Three Peaks and More Hype

I was reading some OEMs’ websites about 5G and LTE and it occurred to me that the Innovators’ Dilemma (a.k.a., “When New Technologies Cause Great Firms to Fail”) may be happening after all.

While the traditional OEMs are promising MiMO (multiple in, multiple out) and pinpoint accuracy on “beamforming”, I feel like some other spectrum strategies may win the day.

Let’s talk about the peaks and see if they match the hype.

Consumer Demand 

It was somewhat disappointing to see Mary Meeker’s recent analysis about access to the Internet being available to only a third of the world. Back in the days when the ITU dominated, the joke was that a third of the world was on the phone, a third was waiting for dial tone and a third didn’t own a phone.

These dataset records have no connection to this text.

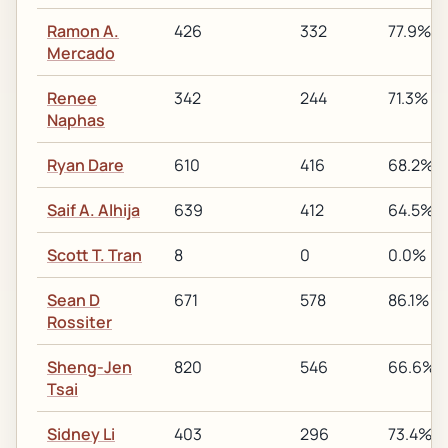
Ramon A.
426
332
77.9%
Mercado
Renee
342
244
71.3%
Naphas
Ryan Dare
610
416
68.2%
Saif A. Alhija
639
412
64.5%
Scott T. Tran
8
0
0.0%
Sean D
671
578
86.1%
Rossiter
Sheng-Jen
820
546
66.6%
Tsai
Sidney Li
403
296
73.4%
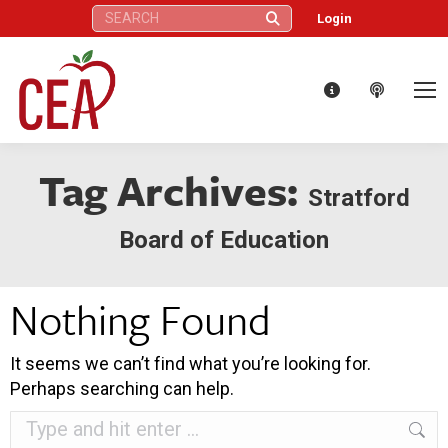
Search:
Login
Tag Archives:
Stratford
Board of Education
Nothing Found
It seems we can’t find what you’re looking for.
Perhaps searching can help.
Search:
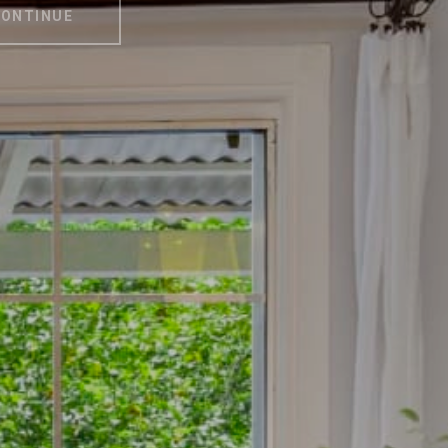
ONTINUE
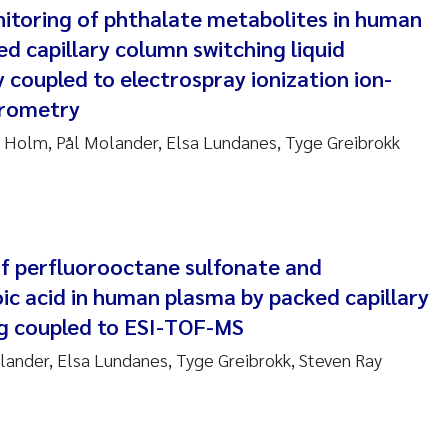
nitoring of phthalate metabolites in human
ndre Meland
ed capillary column switching liquid
coupled to electrospray ionization ion-
ndre Langaas
trometry
orjørn Larssen
 Holm, Pål Molander, Elsa Lundanes, Tyge Greibrokk
l Molander
rete Schøyen
f perfluorooctane sulfonate and
ic acid in human plasma by packed capillary
isabeth Støhle Rødland
g coupled to ESI-TOF-MS
isabeth Lie
ander, Elsa Lundanes, Tyge Greibrokk, Steven Ray
na Charlotte Wennberg
milla With Fagerli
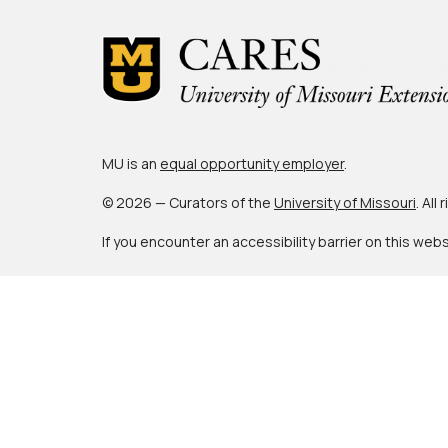
MU is an
equal opportunity employer
.
© 2026 — Curators of the
University of Missouri
. All
If you encounter an accessibility barrier on this web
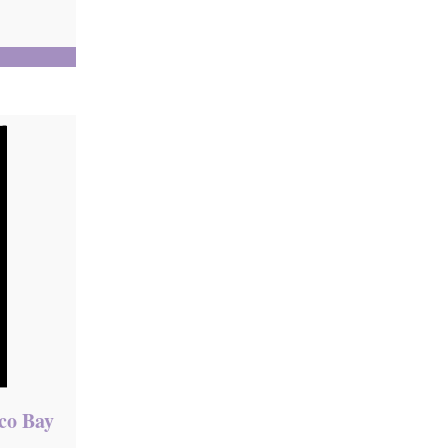
sco Bay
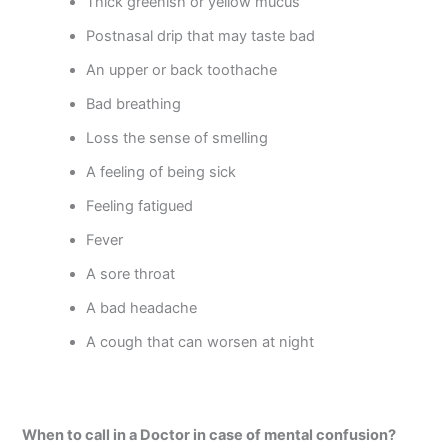
Thick greenish or yellow mucus
Postnasal drip that may taste bad
An upper or back toothache
Bad breathing
Loss the sense of smelling
A feeling of being sick
Feeling fatigued
Fever
A sore throat
A bad headache
A cough that can worsen at night
When to call in a Doctor in case of mental confusion?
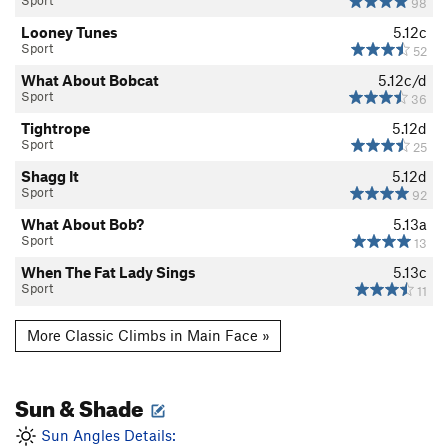
Sport
98
Looney Tunes
5.12c
Sport
52
What About Bobcat
5.12c/d
Sport
36
Tightrope
5.12d
Sport
25
Shagg It
5.12d
Sport
92
What About Bob?
5.13a
Sport
13
When The Fat Lady Sings
5.13c
Sport
11
More Classic Climbs in Main Face »
Sun & Shade
Sun Angles Details:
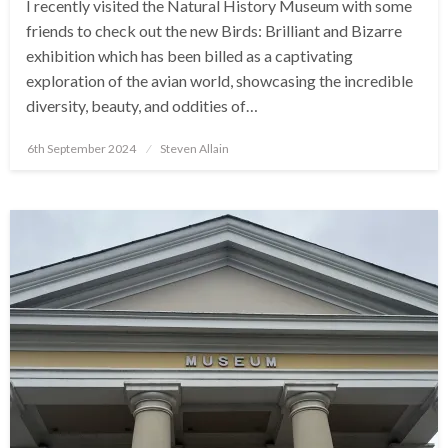
I recently visited the Natural History Museum with some
friends to check out the new Birds: Brilliant and Bizarre
exhibition which has been billed as a captivating
exploration of the avian world, showcasing the incredible
diversity, beauty, and oddities of…
Posted
6th September 2024
Steven Allain
on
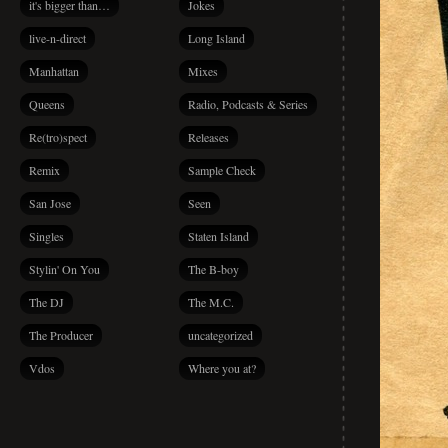
it's bigger than…
Jokes
live-n-direct
Long Island
Manhattan
Mixes
Queens
Radio, Podcasts & Series
Re(tro)spect
Releases
Remix
Sample Check
San Jose
Seen
Singles
Staten Island
Stylin' On You
The B-boy
The DJ
The M.C.
The Producer
uncategorized
Vdos
Where you at?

While I am ready to concede that not every person will want constant connectivity, a third having access to the Internet seems low.

It also screams of infrastructure and cost problems. While I’m constantly getting updates about Africa’s build up, I’m not sure the pattern is not the same as we see from Jeff Cohn’s Dead Cell Zones. Carriers solve for density issues first, and often show the weakness of their architectures.

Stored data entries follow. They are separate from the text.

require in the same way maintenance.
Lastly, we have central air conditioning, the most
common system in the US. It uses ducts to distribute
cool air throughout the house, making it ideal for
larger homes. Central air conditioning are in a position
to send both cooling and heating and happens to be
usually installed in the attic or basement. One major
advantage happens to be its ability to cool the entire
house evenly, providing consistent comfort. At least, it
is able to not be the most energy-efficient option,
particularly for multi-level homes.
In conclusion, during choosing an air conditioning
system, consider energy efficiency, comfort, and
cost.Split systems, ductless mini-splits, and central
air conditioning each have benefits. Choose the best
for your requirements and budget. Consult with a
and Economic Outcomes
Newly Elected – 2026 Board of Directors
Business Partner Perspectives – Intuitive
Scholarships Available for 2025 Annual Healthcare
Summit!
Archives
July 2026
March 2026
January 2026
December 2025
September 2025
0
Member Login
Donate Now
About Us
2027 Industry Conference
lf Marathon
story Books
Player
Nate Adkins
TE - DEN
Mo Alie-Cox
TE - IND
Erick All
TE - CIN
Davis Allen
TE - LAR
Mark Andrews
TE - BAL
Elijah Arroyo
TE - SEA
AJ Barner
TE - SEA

It’s very telling that the wireless industry is already hyping 5G. Many would say it highlights the demand. We could also say that it indicates how inadequate current architectures are for supporting the demand.

The problem is that the working capital to deploy 5G is not there. As has been said many times, Wi-Fi has saved 4G from embarrassment. Usage-based pricing may be more about managing demand than actual cost.

Enterprise Support

The next peak being discussed is all about virtualization with SDN and NFV.  All very cool technology, but I am not sure it fits into the problems faced with supporting enterprise mobility.

Mind you, I am not impressed with many MDM strategies either. While I have several partitions in my life, my ability to keep them separate is minimal. 

So I am a believer that application management is best done as close to the app itself. I had a good talk about this with Jim Kanir of Vox Mobile and expect I will be writing more about their perspective soon.

However, the vision that says we are going to extend the Enterprise at the network layer requires a lot more than virtualization. It requires a common methodology that will not be developed as a result of carrier requirements.

The bottom line is, I once again can’t make the connection where the OEM solutions match to the demand being used to justify the investment.

Billions of Things 

As a way to manage sparse spectrum, Time Division Duplexing strategy has a lot of merit.  It more adequately manages data traffic and takes advantage of troughs in the bursts of data.  However, fifty billion devices are still noisy and as I have previously discussed, a calamity like an earthquake, storm or volcano all will make the sensors scream and the TDD will flood and crash just like any other strategy.

There is a need for an out of band control circuit (which defies the logic of moving to Internet technology in the first place).

The bottom line: we have a bunch of solutions that are supposed to solve our problems, but I think what we have is a bunch of vendors that have a hammer looking for a nail.